By Kenneth Dierschke
I read recently that climatologists are predicting a 70 percent chance for El Niño to develop this year in the Pacific Ocean. I hope they are wrong. What we need is a 100 percent chance.
El Niño is the warming of the central and eastern Pacific Oceans. It alters the jet stream flow across the United States and helps bring wetter-than-normal weather to Texas.
Farmers and ranchers have been praying for a major weather-maker for many years. Despite a recent wet spell that has greened up the country considerably, most of Texas is still suffering from the same drought that we’ve been battling since the last El Niño episode in 2009-2010. Texas agriculture has lost billions of dollars because of the dry weather. We need a drought-buster to fill soil profiles and replenish the aquifers used for irrigation.

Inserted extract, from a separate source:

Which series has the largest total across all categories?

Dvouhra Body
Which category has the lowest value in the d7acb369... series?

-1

Sadly, it’s not just agriculture that is affected. Municipal water supplies for many Texas cities and towns are literally drying up. Currently, the state’s surface reservoirs stand at only 64 percent full. The Highland Lakes reservoirs in Central Texas are only a third full. The situation is dire in some parts of Texas. Wichita Falls, for example, is weeks away from running out of water.

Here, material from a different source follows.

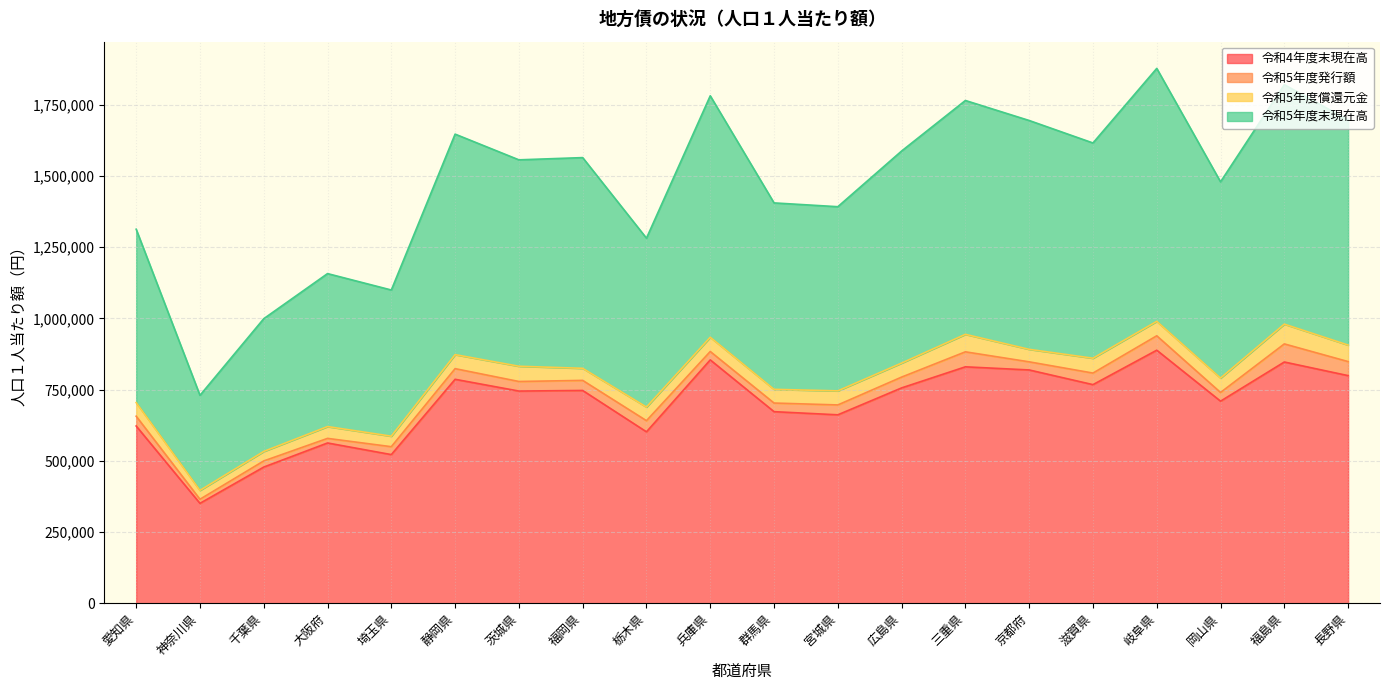

The 令和4年度末現在高 series shows 746815 at 福岡県. True or false?

True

Without water, growth stops, industry flees, and Texas residents lose homes and jobs.
Luckily, voters had the foresight last year to vote for Proposition 6, which will address the long-term water needs of the state. However, until that funding is directed to the most critical projects on the drawing board, Texas needs some short-term relief.
We can look toward the Gulf of Mexico for a hurricane or tropical storm, but climatologists say chances are not good for storms to develop. And nobody wants the destruction that those storms could bring.
Better we have an event like El Niño. Although it doesn’t guarantee abundant rainfall, it looks like the best shot we have.
Promising signs point toward a wet fall. All Texans have a stake in this. Let’s join together and pray El Niño pays us a visit.